The key word here is supernatural. The authors demonstrate beyond doubt that people around the world are organizing their practices, identities, and institutions less and less around belief in “supernatural” forces, like God, gods, angels, demons, ghosts, or spirits. 

However, this definition and the way it restricts our conceptualization of “religion” makes me think of an organization like the Satanic Temple. In 2019, the IRS officially recognized the Satanic Temple as a religious organization, granting it 501(c)(3) tax-exempt status. Satanists themselves refer to their gatherings as “congregations,” and they call their leaders “ministers.” Furthermore, participation in the Satanic Temple involves (voluntary) rituals including Black Mass and Unbaptism. The Satanic Temple has a totemic symbol—the Baphomet pentagram—as well as a unifying figure, Satan. In these ways, Temple members undeniably avail themselves of the language, practices, institutions, and symbolic resources of religion to ponder perennial questions, generate collective identity, and sustain shared purposes. That is to say, they’re religious. 

However, as religious as they obviously are, Satanists categorically deny belief in the supernatural. One of the FAQs on the Satanic Temple’s website asks, “Do you worship Satan?” Their reply: “No, nor do we believe in the existence of Satan or the supernatural.” As a follow up, a subsequent question clarifies, “If you do not believe in the supernatural, how is TST a religion?” They provide an emphatic response that encourages us to shift the way we think about religion and, accordingly, about secularization: 

The idea that religion belongs to supernaturalists is ignorant, backward, and offensive . . . Are we supposed to believe that those who pledge submission to an ethereal supernatural deity hold their values more deeply than we do? Are we supposed to concede that only the superstitious are rightful recipients of religious exemption and privilege? Satanism provides all that a religion should be without a compulsory attachment to untenable items of faith-based belief. It provides a narrative structure by which we contextualize our lives and works. It also provides a body of symbolism and religious practice—a sense of identity, culture, community, and shared values.

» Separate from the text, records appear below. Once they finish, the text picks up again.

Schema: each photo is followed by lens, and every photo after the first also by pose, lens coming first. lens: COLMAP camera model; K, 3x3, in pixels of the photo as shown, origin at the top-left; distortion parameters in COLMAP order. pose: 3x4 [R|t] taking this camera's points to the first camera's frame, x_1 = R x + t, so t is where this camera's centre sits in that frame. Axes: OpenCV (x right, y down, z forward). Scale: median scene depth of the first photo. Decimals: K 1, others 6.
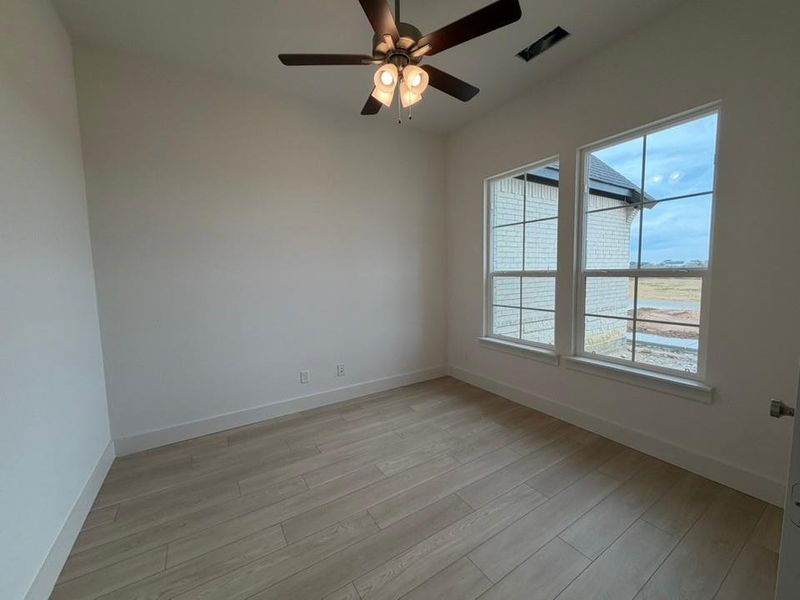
lens RADIAL K [[321.1, 0, 398.3], [0, 321.1, 298.1], [0, 0, 1]] dist [0.009230, -0.004421]
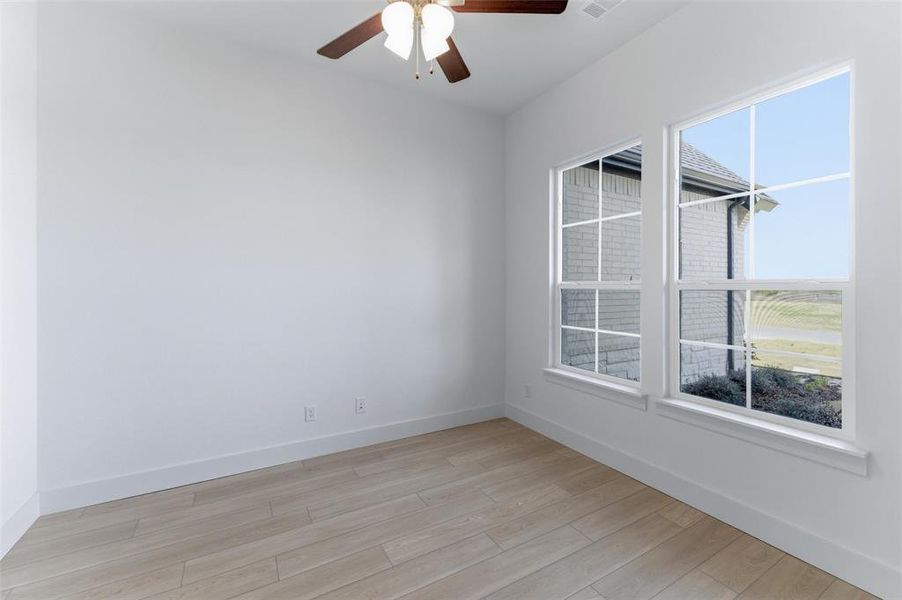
lens RADIAL K [[379.4, 0, 452.9], [0, 379.4, 287.1], [0, 0, 1]] dist [0.000578, 0.000045]
pose [[0.998989, 0.021476, -0.039506, 0.085934], [-0.024542, 0.996585, -0.078840, 0.008861], [0.037678, 0.079730, 0.996104, 0.097728]]
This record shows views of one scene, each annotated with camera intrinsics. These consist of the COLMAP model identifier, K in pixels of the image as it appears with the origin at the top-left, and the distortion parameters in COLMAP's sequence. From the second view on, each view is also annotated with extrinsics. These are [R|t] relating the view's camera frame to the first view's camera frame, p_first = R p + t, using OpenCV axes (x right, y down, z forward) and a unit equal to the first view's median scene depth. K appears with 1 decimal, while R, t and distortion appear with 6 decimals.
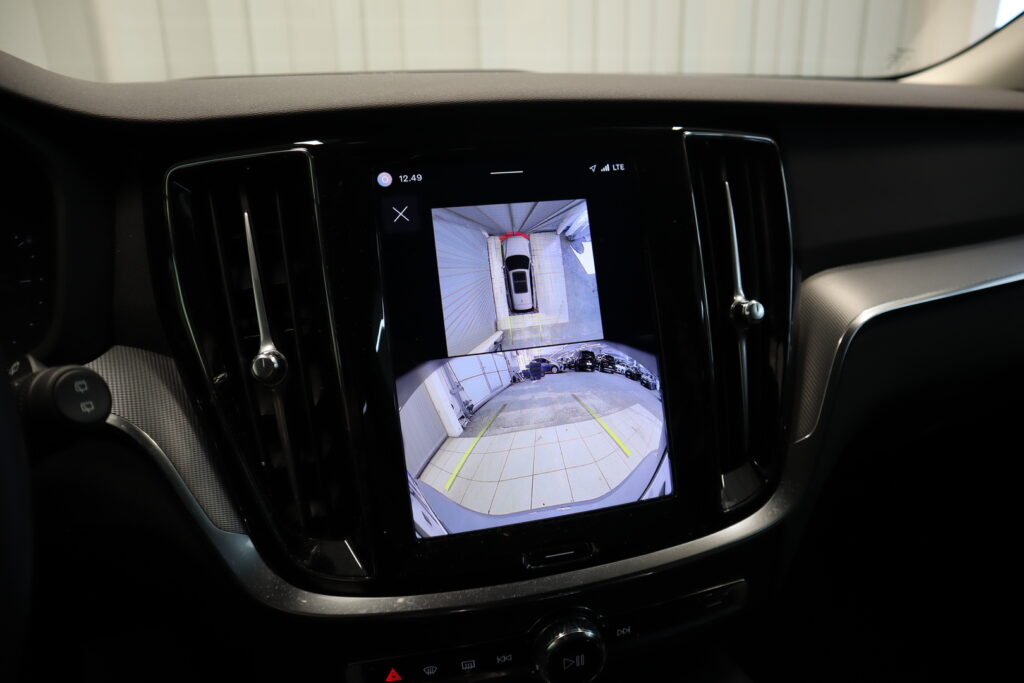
lens RADIAL K [[725.4, 0, 512.0], [0, 725.4, 341.5], [0, 0, 1]] dist [-0.118886, 0.085086]
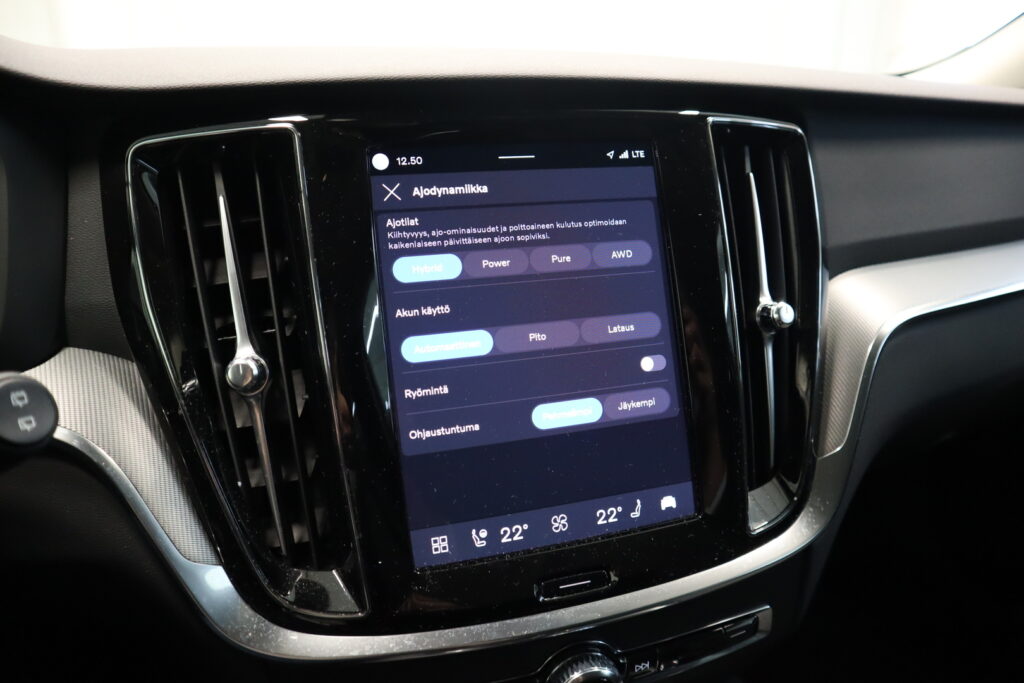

Whatever one may think about the Satanic Temple in and of itself, its very existence, self-understanding, and especially its religious tax-exempt status should make us wonder whether modernization dispels religion from the world or just makes it change shape. The authors of Beyond Doubt insist that we must fix our definition of religion in order to reliably measure changes in religiosity over time, but concepts don’t have fixed definitions in real life. They change with the times. While this fact flummoxes quantitative sociological studies, which depend on precise categories, we have to keep our language flexible so we can accurately understand what’s going on in the world. 

We all ask ourselves what’s real and how best to know reality. We all wonder about the good life and what makes things right and wrong. If the word “religion” means belief in supernatural forces, then the authors do demonstrate that people all over the world are increasingly doing these things without “religion.” In this way, Beyond Doubt might indeed be the death knell of a certain traditional way of organizing our lives around belief in the supernatural. 

However, in my view, Beyond Doubt doesn’t so much prove once and for all that “religion” is disappearing; it actually heralds a new way of thinking that becomes possible with the end of a certain restrictive set of ideas—that “religion” necessarily means belief in the supernatural and that we need these supernatural beliefs to commit deeply to ethical principles, to form collective identities, and to generate shared purposes. 

As a resolutely secular person myself who doesn’t believe in supernatural forces I still need big concepts that help me conceive and discuss existential questions. I need communities that I feel profoundly tied to, and rituals that mark important events in my life. I need shared narratives that provide me purpose and motivate me to work for something beyond my own self-interest. I think what I’m saying is that even though I’m secular, I need “religion.” Maybe we all do, even if “God is dead.”